═════ Exercise materials
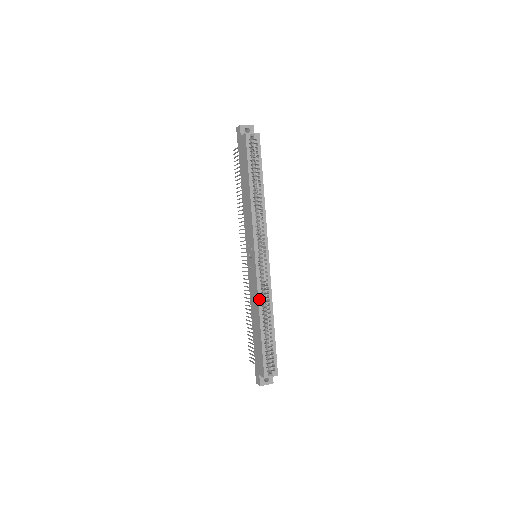
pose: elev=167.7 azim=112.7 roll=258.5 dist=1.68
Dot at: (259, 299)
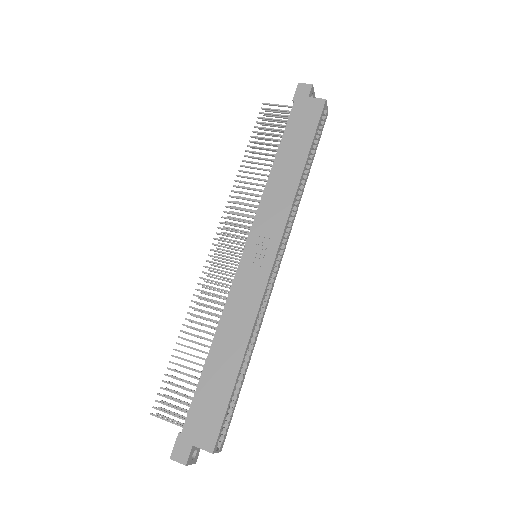
Dot at: (255, 321)
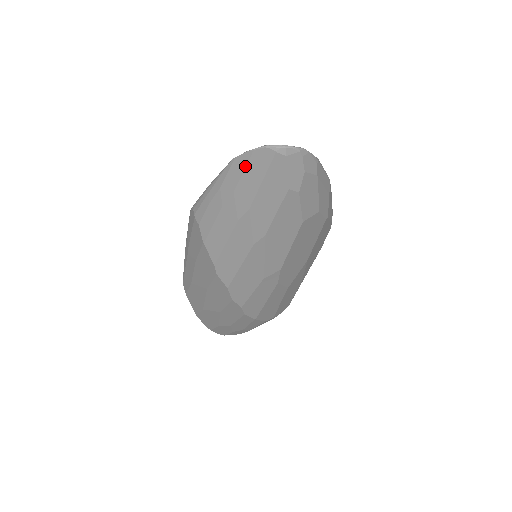
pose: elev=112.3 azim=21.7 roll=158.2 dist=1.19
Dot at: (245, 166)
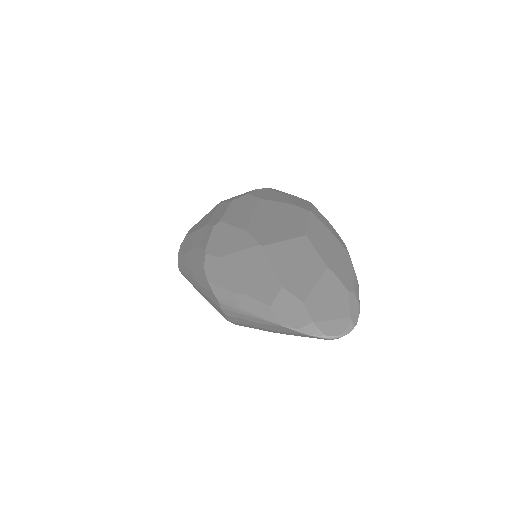
Dot at: (293, 333)
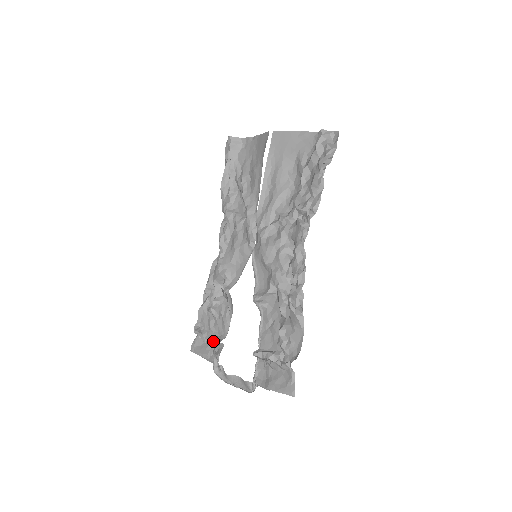
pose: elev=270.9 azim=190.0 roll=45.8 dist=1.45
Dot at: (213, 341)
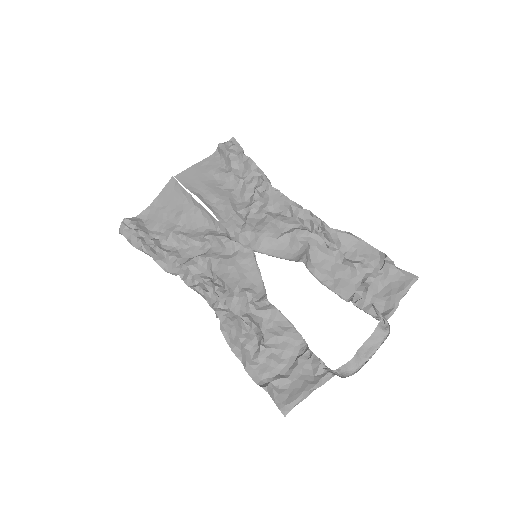
Dot at: (300, 363)
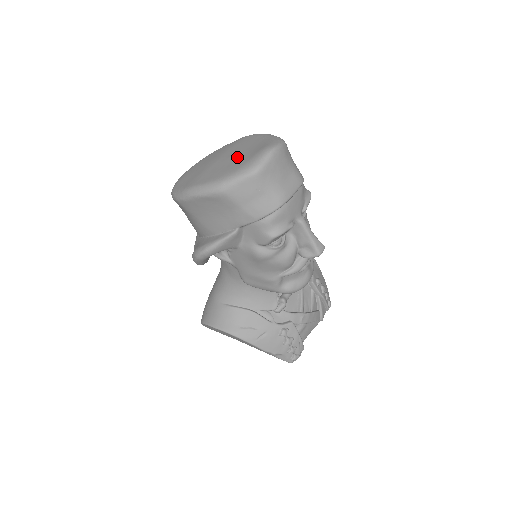
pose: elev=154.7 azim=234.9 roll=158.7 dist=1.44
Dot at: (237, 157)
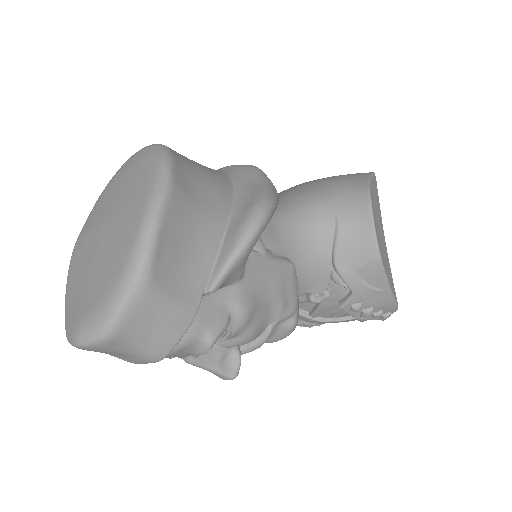
Dot at: (88, 277)
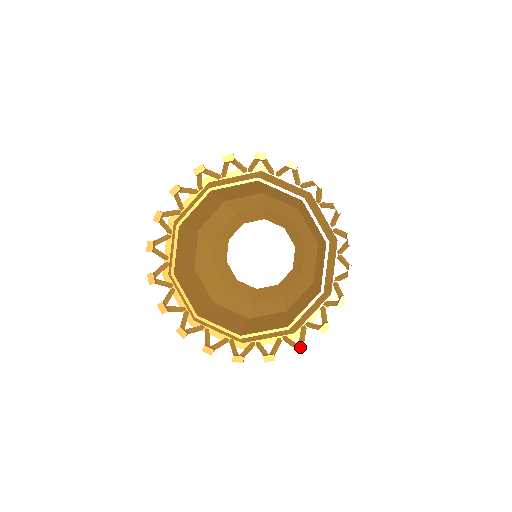
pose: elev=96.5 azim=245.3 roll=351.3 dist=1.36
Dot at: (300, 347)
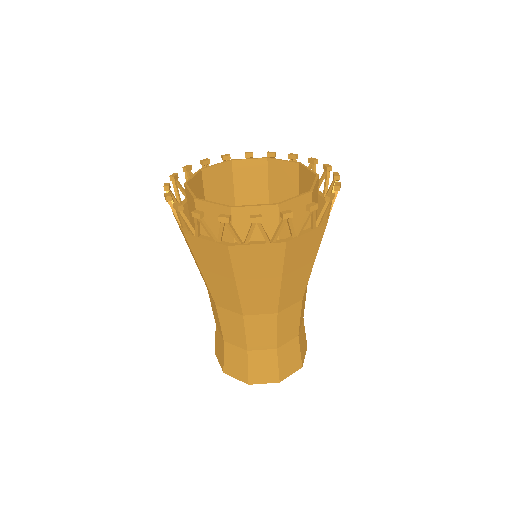
Dot at: (330, 194)
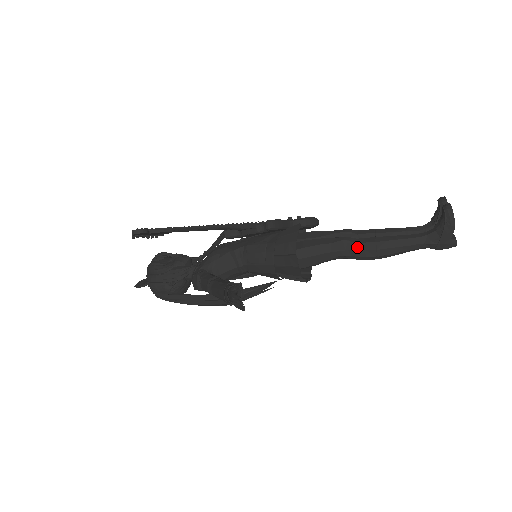
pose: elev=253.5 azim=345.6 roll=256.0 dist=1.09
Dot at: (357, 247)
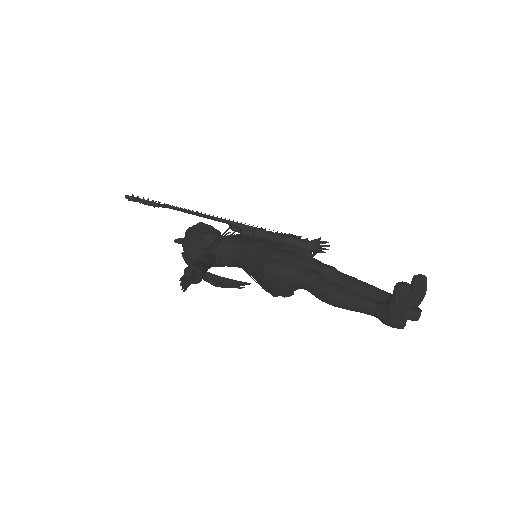
Dot at: (316, 285)
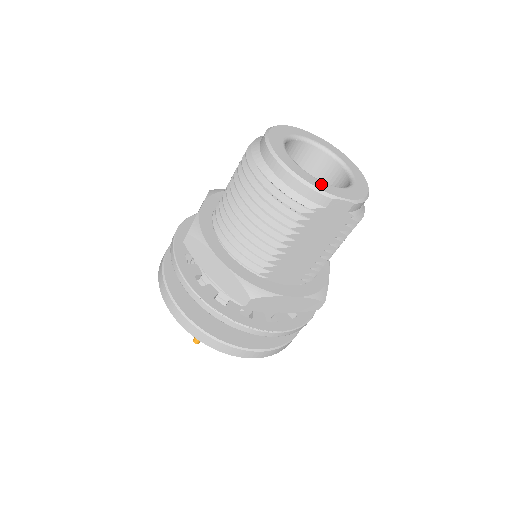
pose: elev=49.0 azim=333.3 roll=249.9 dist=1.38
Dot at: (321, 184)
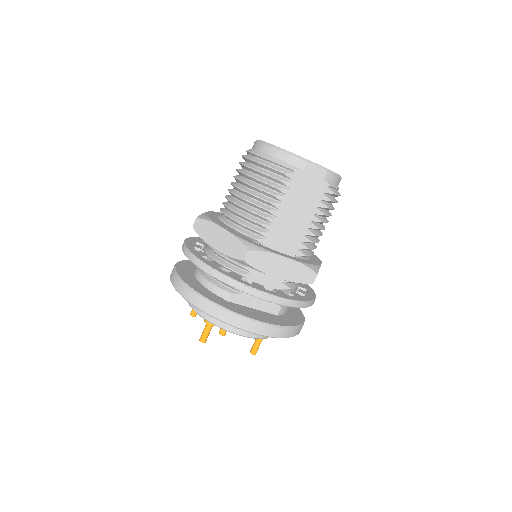
Dot at: occluded
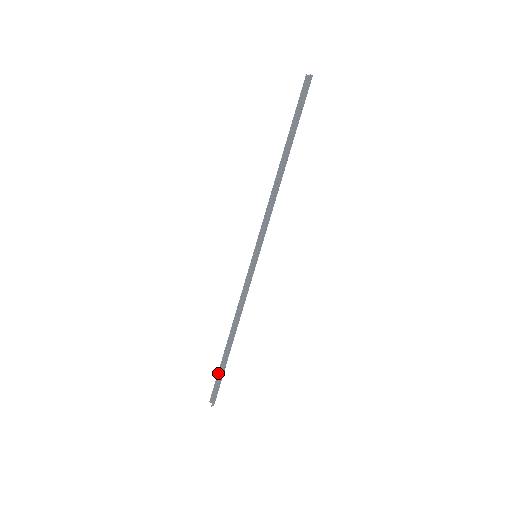
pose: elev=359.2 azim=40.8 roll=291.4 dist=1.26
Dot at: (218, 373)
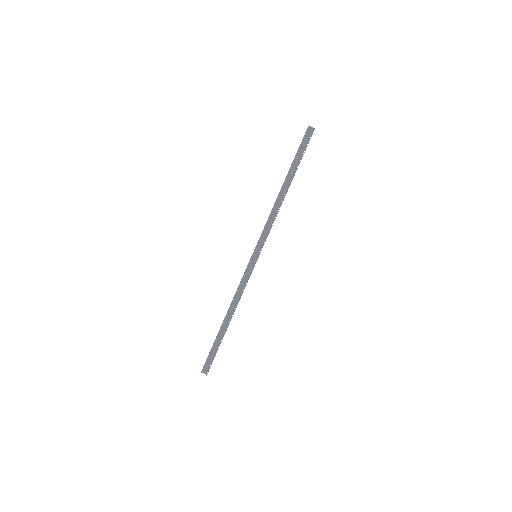
Dot at: (212, 349)
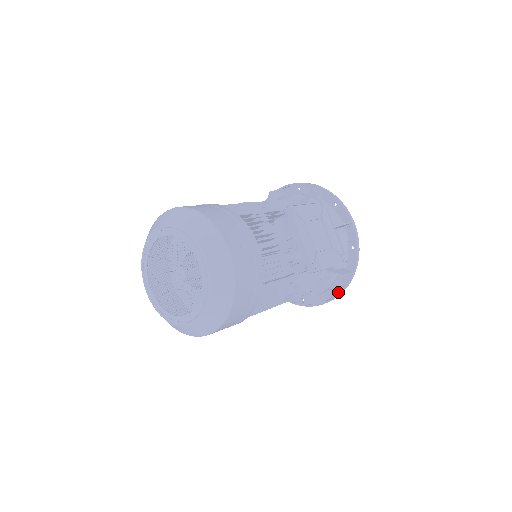
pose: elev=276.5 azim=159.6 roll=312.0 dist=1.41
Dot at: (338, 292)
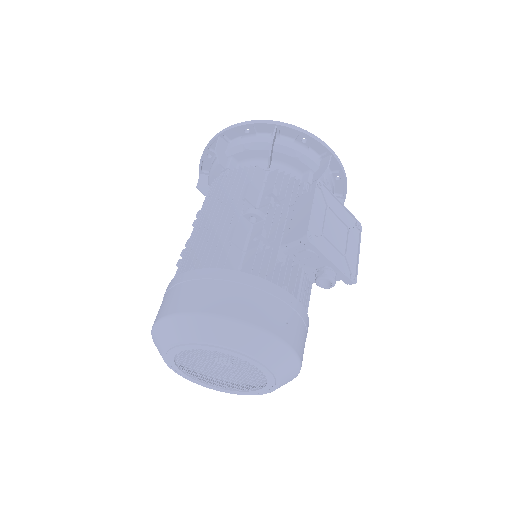
Dot at: occluded
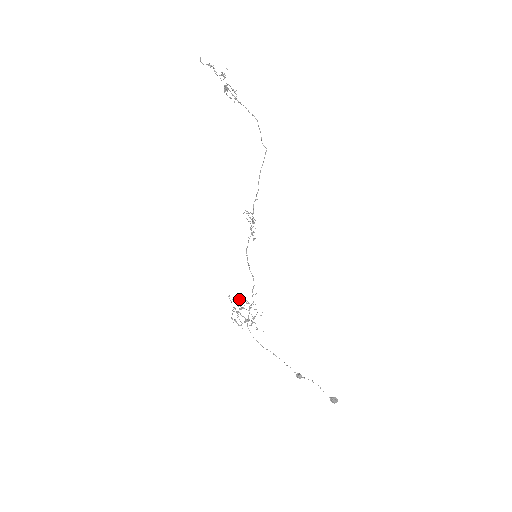
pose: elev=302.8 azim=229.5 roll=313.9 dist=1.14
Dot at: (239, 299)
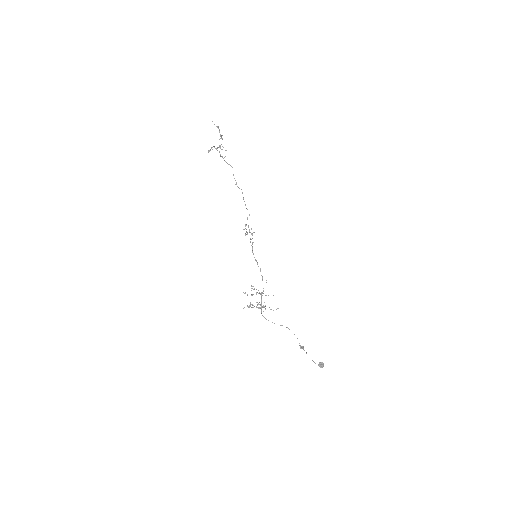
══════════
Aim: Render every line of the listing above as a Markdown table with two columns, Row for the line's number and Line for its text, skipping any blank lines. Omit the pictures from the table.

Exercise output:
| Row | Line |
|---|---|
| 1 | pose: elev=167.7 azim=112.7 roll=258.5 dist=1.68 |
| 2 | Dot at: (259, 299) |
| 3 | Dot at: (255, 321) |
| 4 | pose: elev=112.3 azim=21.7 roll=158.2 dist=1.19 |
| 5 | Dot at: (245, 166) |
| 6 | Dot at: (293, 333) |
| 7 | pose: elev=270.9 azim=190.0 roll=45.8 dist=1.45 |
| 8 | Dot at: (213, 341) |
| 9 | Dot at: (300, 363) |
| 10 | pose: elev=154.7 azim=234.9 roll=158.7 dist=1.44 |
| 11 | Dot at: (237, 157) |
| 12 | Dot at: (88, 277) |
| 13 | pose: elev=96.5 azim=245.3 roll=351.3 dist=1.36 |
| 14 | Dot at: (300, 347) |
| 15 | Dot at: (330, 194) |
| 16 | pose: elev=253.5 azim=345.6 roll=256.0 dist=1.09 |
| 17 | Dot at: (357, 247) |
| 18 | Dot at: (316, 285) |
| 19 | pose: elev=49.0 azim=333.3 roll=249.9 dist=1.38 |
| 20 | Dot at: (321, 184) |
| 21 | Dot at: occluded |
| 22 | pose: elev=359.2 azim=40.8 roll=291.4 dist=1.26 |
| 23 | Dot at: (218, 373) |
| 24 | Dot at: (212, 349) |
| 25 | pose: elev=276.5 azim=159.6 roll=312.0 dist=1.41 |
| 26 | Dot at: (338, 292) |
| 27 | Dot at: occluded |
| 28 | pose: elev=302.8 azim=229.5 roll=313.9 dist=1.14 |
| 29 | Dot at: (239, 299) |